Last fall I attended a rally in support of a protest over Washington’s NFL team name, “The Redskins.” I mentioned my attendance on my Facebook page and only two of my friends “liked” my post.
To be clear, I only have about 60 Facebook friends, but usually when I post something that reflects my values, I receive a dozen or so “likes.” I was disappointed—though not surprised—that posting my participation in the protest would garner less support than usual. It seemed to reflect the reactions to my stance on this issue in the “real world.” We, who are members of the mainstream American culture, can find it difficult to empathize with this issue. With the dominant narrative shaping opinion, matters of humanity and dignity can easily be overlooked.
The majority of mainstream America, especially football fans, have expressed a strong desire to keep the team name the same. How do we know? Popular media outlets report on a multitude of surveys to let us know how unpopular a name-change would be. There is even a petition drive to keep the Washington “Redskins” name on MoveOn.org. It states that fans “are strongly against the name change,” and petition asserts three times that the Redskins name honors Native Americans.
But wait! Are the fans or team owners the best judge of which terms “honor” a group of people that are regularly disparaged by the larger culture?
Silencing a Legitimate Voice: A Parallel
I am not Native American.

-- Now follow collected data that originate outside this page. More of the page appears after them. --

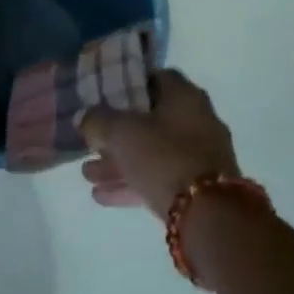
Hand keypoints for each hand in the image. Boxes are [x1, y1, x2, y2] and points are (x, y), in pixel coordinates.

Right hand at [79, 68, 240, 217]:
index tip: (105, 97)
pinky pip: (160, 178)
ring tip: (88, 175)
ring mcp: (201, 156)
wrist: (208, 215)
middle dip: (118, 134)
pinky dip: (133, 183)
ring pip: (153, 153)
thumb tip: (85, 118)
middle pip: (151, 120)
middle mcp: (198, 121)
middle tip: (92, 142)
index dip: (129, 85)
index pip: (156, 78)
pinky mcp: (199, 188)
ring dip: (120, 163)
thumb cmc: (163, 157)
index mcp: (185, 96)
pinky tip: (102, 196)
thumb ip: (97, 121)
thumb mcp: (120, 133)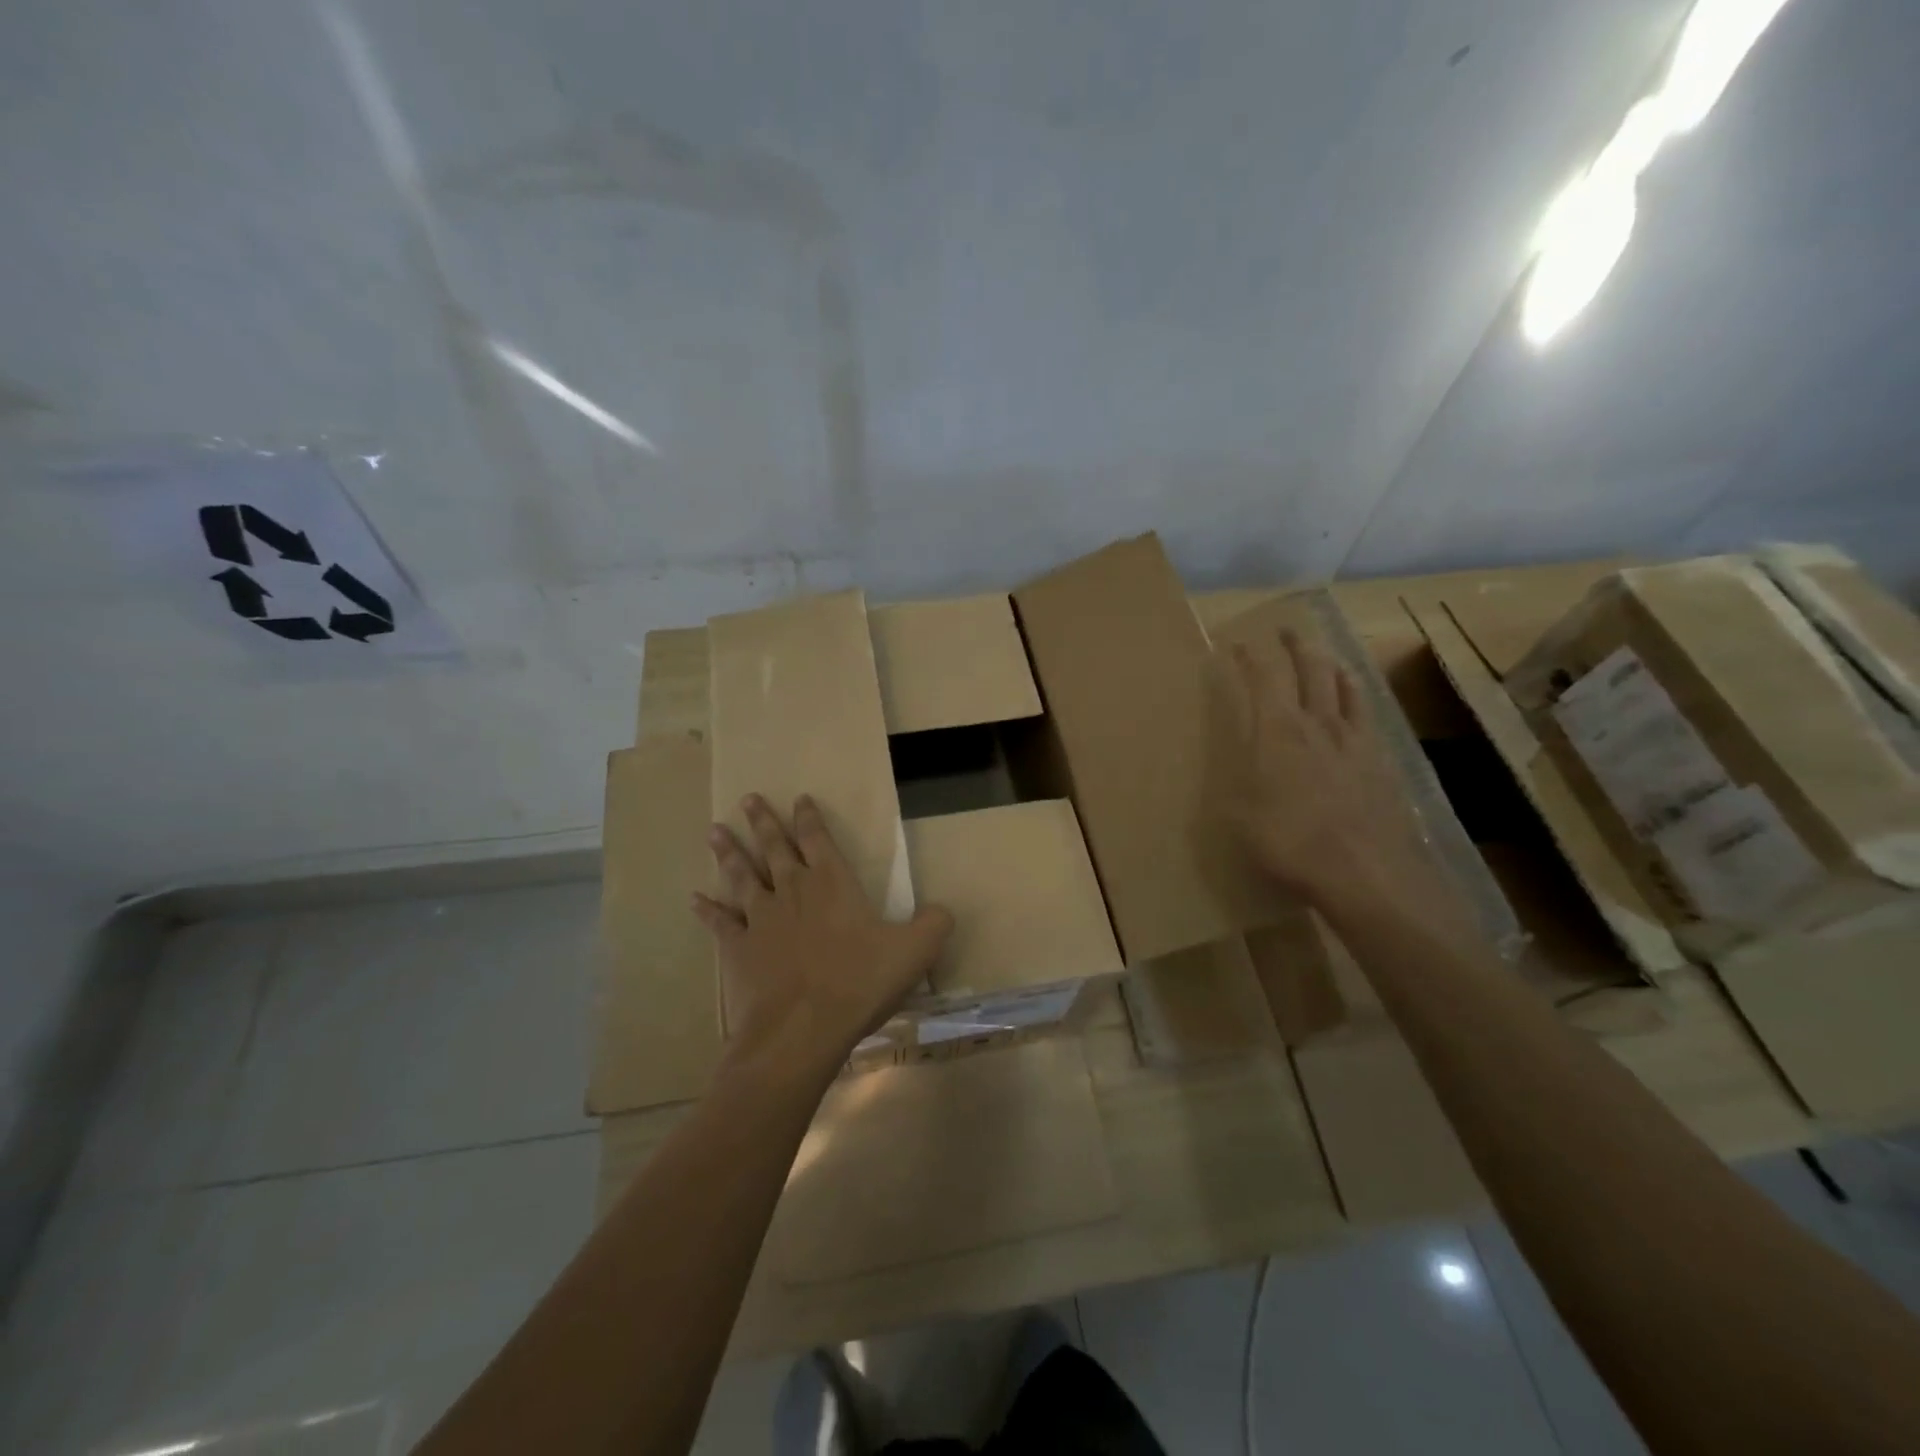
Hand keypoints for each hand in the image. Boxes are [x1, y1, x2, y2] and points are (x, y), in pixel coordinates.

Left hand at [692, 794, 952, 1084]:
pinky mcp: (737, 948)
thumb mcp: (915, 951)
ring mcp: (760, 918)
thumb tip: (944, 911)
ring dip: (728, 852)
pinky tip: (694, 897)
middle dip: (763, 821)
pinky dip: (706, 909)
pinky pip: (718, 922)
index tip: (799, 798)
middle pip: (774, 847)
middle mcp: (792, 890)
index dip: (809, 816)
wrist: (802, 1028)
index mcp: (833, 883)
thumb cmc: (859, 983)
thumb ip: (933, 925)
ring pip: (741, 875)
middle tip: (747, 798)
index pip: (819, 838)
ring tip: (714, 830)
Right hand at [1218, 628, 1450, 917]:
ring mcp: (1356, 740)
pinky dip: (1357, 699)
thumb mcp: (1238, 814)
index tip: (1236, 644)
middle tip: (1284, 632)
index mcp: (1278, 731)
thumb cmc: (1289, 841)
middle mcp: (1318, 723)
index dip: (1249, 657)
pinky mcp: (1382, 761)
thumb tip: (1222, 763)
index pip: (1263, 678)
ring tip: (1324, 659)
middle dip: (1294, 646)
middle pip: (1310, 669)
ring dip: (1330, 666)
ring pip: (1344, 687)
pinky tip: (1356, 708)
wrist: (1365, 871)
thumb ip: (1232, 781)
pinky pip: (1368, 716)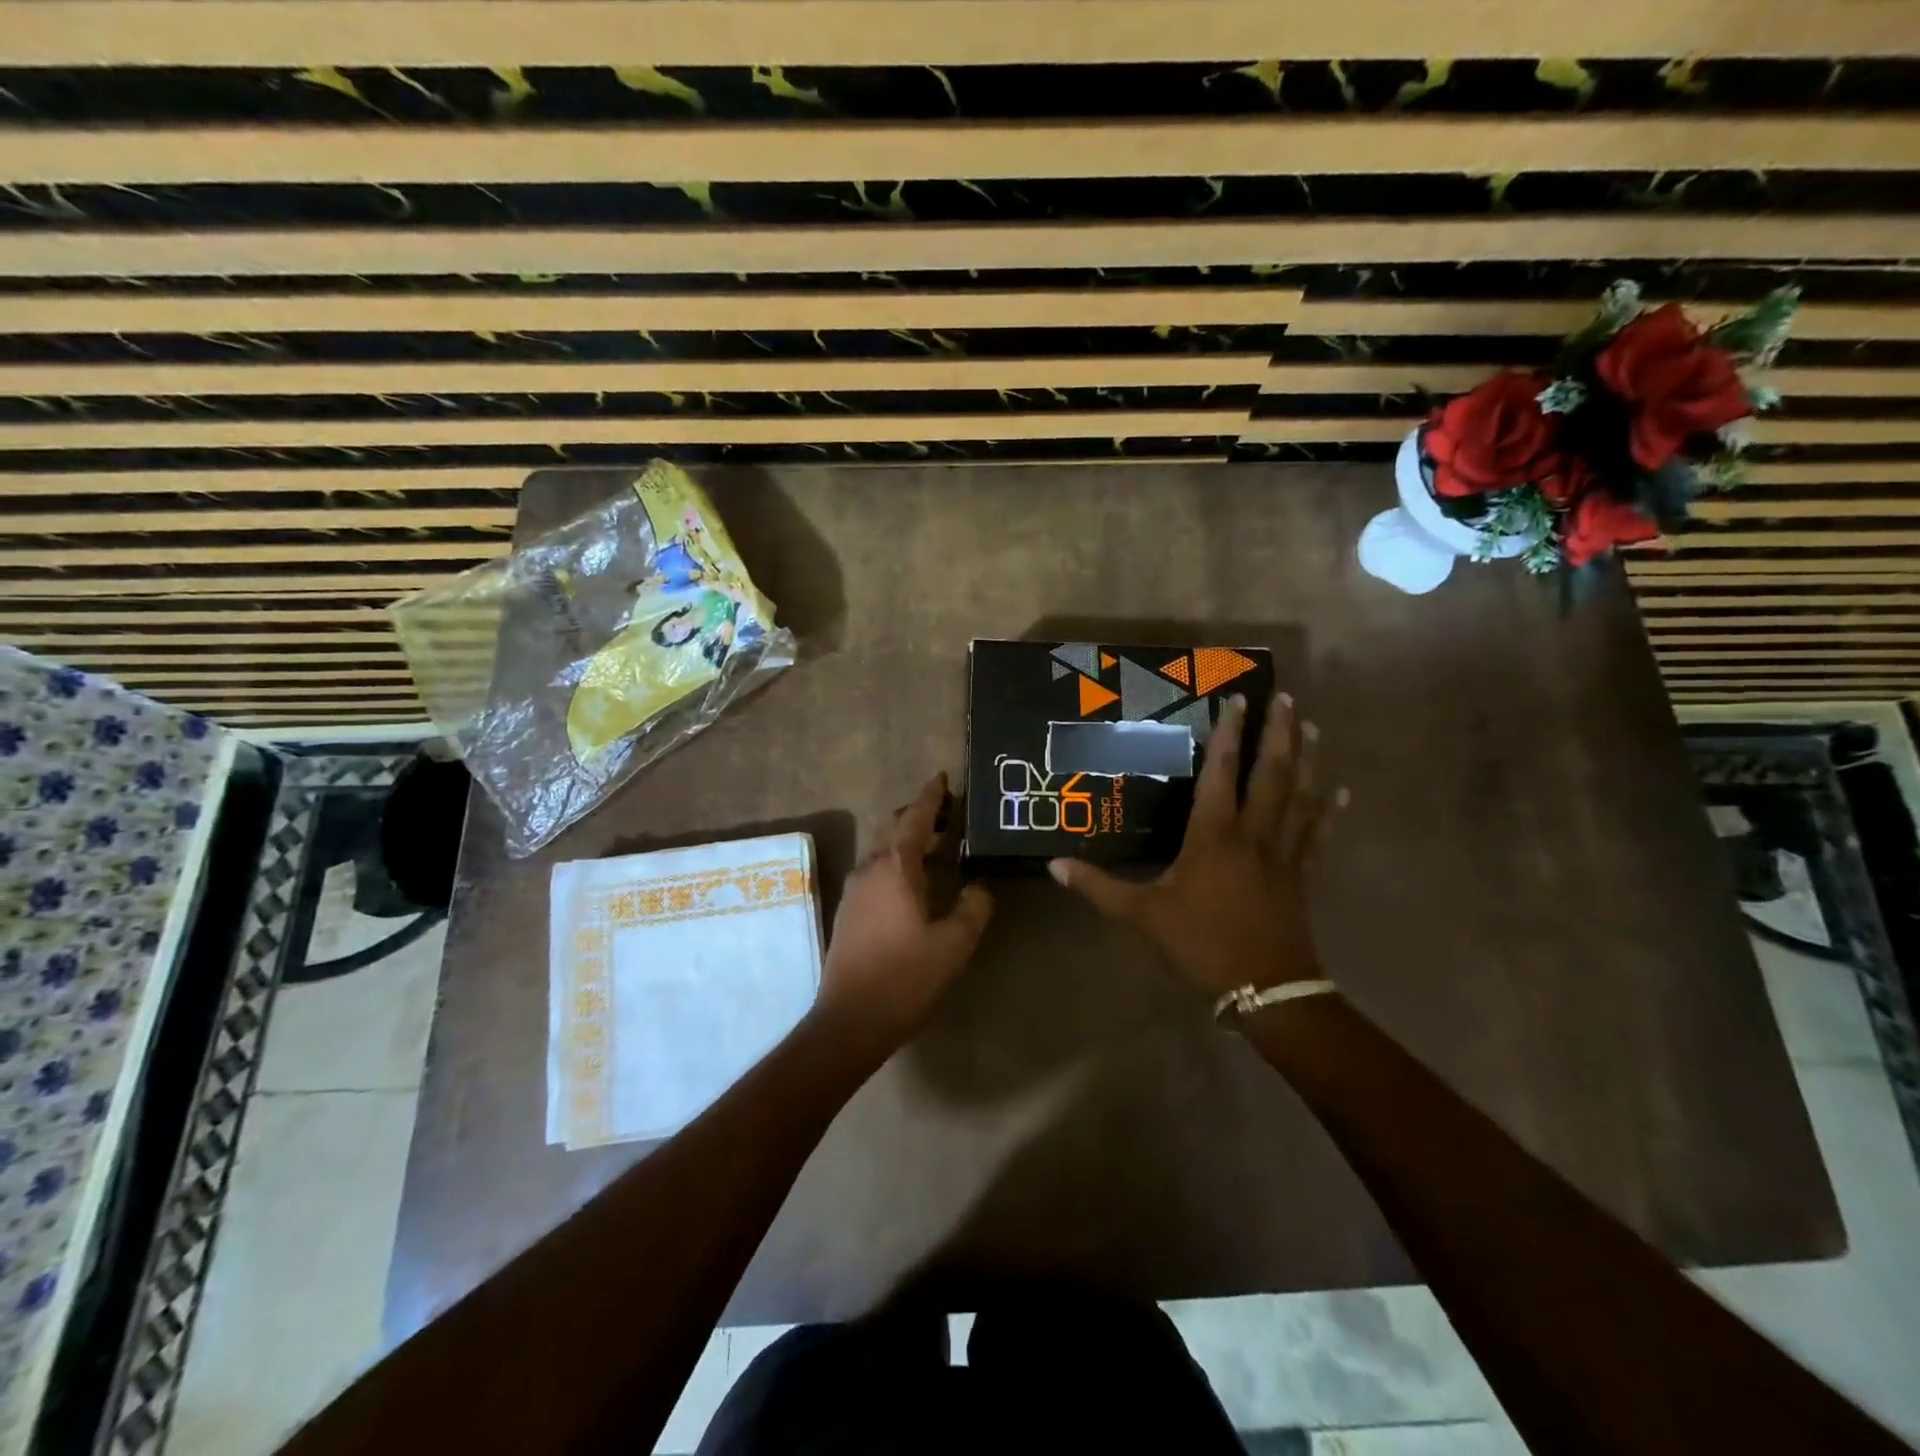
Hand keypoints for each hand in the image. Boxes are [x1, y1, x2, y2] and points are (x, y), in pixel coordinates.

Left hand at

I have not experienced the stigmatized life that most Native Americans live. As a woman, however, I have experienced gender discrimination in varying forms for my entire life. I know when I am being heard and I know when my voice is being silenced.
The practice known as the catcall takes a variety of forms including one or more men calling out that a woman is sexy, whistling at her, or declaring by what method they would like to do her. The catcall is demeaning for most women.
If women were to point out that the catcall is offensive, would the media start a campaign featuring statistics of populations of men who wish to “flatter” women this way in order to legitimize the behavior?
Hopefully not in this day and age! Several decades ago, however, when women’s voices on this issue were finally becoming newsworthy, that is exactly what happened.
Amplifying a Less Relevant Voice
A survey conducted by WUSA9 and USA Today tallied more than 600 people over four days in September last year. Respondents were residents of D.C. and surrounding suburbs. “65 percent of all subjects responded they do not want the team to change its name.” The sample broke down as follows
- 19% did not identify as sports fans
- 53% were Washington fans
- 28% were fans of another team
Sounds official doesn’t it? But these numbers are a distraction.
Rather than percentages of fan affiliation, let us look at the same study’s acknowledgment that “the majority … [found] the word ‘Redskins’ to be offensive in all or some context.”
Popular Opinion Can Justify Bias
Surveys such as these simply reveal a belief that the Native American view is not legitimate. Issues of dignity should not be left up to popular opinion. Especially if the opinions gathered are those who benefit from the imbalance.
Ignorance of the cultural foundations of oppression breeds arrogance and affords ensured privilege and a sense of entitlement to the dominant group. In contrast, humanity is given the opportunity to evolve when empathy rises to the surface.
As humans, we learn from our past behavior and bring that knowledge into our current responses. Isn’t waking up to our transgressions an opportunity to learn empathy and step outside the confines of self-satisfaction?
The Argument for Origins
One argument to support the idea of “honor” in the MoveOn.org petition drive is the oft-cited intent of George Preston Marshall, the team’s owner in 1932. It is said that he renamed the team the “Redskins in honor of his head coach, William ‘Lone Star’ Dietz, an American Indian. This was done to honor Native Americans not offend them.”
Here, we have the dominant culture asserting control over “the truth” again.
Setting the Record Straight
In the CBS Local article, How Many Americans Think “Redskins” is a Slur, Native American activist Suzan Shown Harjo gives us more to think about.
“Marshall had a reputation as a racist. He was the last NFL owner who refused to sign black players — the federal government forced him to integrate in 1962 by threatening to cancel the lease on his stadium. When he died in 1969, his will created a Redskins Foundation but stipulated that it never support ‘the principle of racial integration in any form.’
“And [Lone Star] Dietz, the namesake Redskin, may not have even been a real Indian. Dietz served jail time for charges that he falsely registered for the draft as an Indian in order to avoid service. According to an investigation by the Indian Country Today newspaper, he stole the identity of a missing Oglala Sioux man.”
Dignity for All
It can be difficult to let go of our understanding of how the world works. We have each invested in a foundation that we depend upon to know our place in the world. The foundation is reinforced by popular culture and reasserted by our belief that we mean no harm.
We have all, at one time or another, been hurt by those “who mean no harm.” Might we hope that they would be open-hearted enough to hear why it was so? Might we offer that same consideration to those who have had the courage to raise their voices?
By the way: The volunteers at MoveOn.org have placed a notice on the “Keep the Name” petition, stating that it doesn’t reflect the values of the MoveOn organization.